### TASK DATA
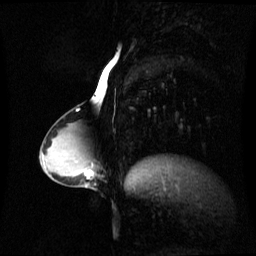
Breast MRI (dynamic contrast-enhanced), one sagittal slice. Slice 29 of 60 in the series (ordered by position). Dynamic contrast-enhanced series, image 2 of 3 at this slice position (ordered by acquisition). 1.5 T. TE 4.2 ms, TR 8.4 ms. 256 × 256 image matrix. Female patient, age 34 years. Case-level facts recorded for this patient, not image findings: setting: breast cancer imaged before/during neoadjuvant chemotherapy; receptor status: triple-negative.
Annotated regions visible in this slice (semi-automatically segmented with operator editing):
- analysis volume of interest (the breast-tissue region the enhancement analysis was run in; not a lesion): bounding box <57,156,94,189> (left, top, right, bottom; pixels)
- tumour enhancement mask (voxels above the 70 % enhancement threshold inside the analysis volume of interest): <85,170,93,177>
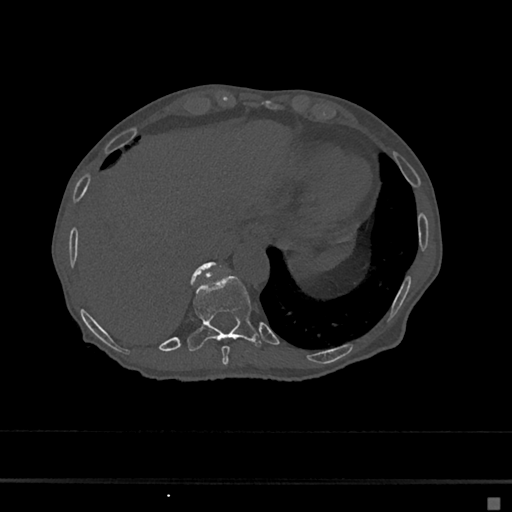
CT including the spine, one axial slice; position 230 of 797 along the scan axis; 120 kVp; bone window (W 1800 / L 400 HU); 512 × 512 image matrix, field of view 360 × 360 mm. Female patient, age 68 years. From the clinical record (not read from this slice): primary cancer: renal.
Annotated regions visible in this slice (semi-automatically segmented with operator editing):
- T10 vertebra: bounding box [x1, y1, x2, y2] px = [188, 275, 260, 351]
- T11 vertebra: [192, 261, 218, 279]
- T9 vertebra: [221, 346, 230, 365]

### ABOUT THIS TASK
Starting with the line that has "- T11 vertebra: [192, 261, 218, 279]", print each remaining line of the listing exactly.

### OUTPUT OF THE TASK
- T11 vertebra: [192, 261, 218, 279]
- T9 vertebra: [221, 346, 230, 365]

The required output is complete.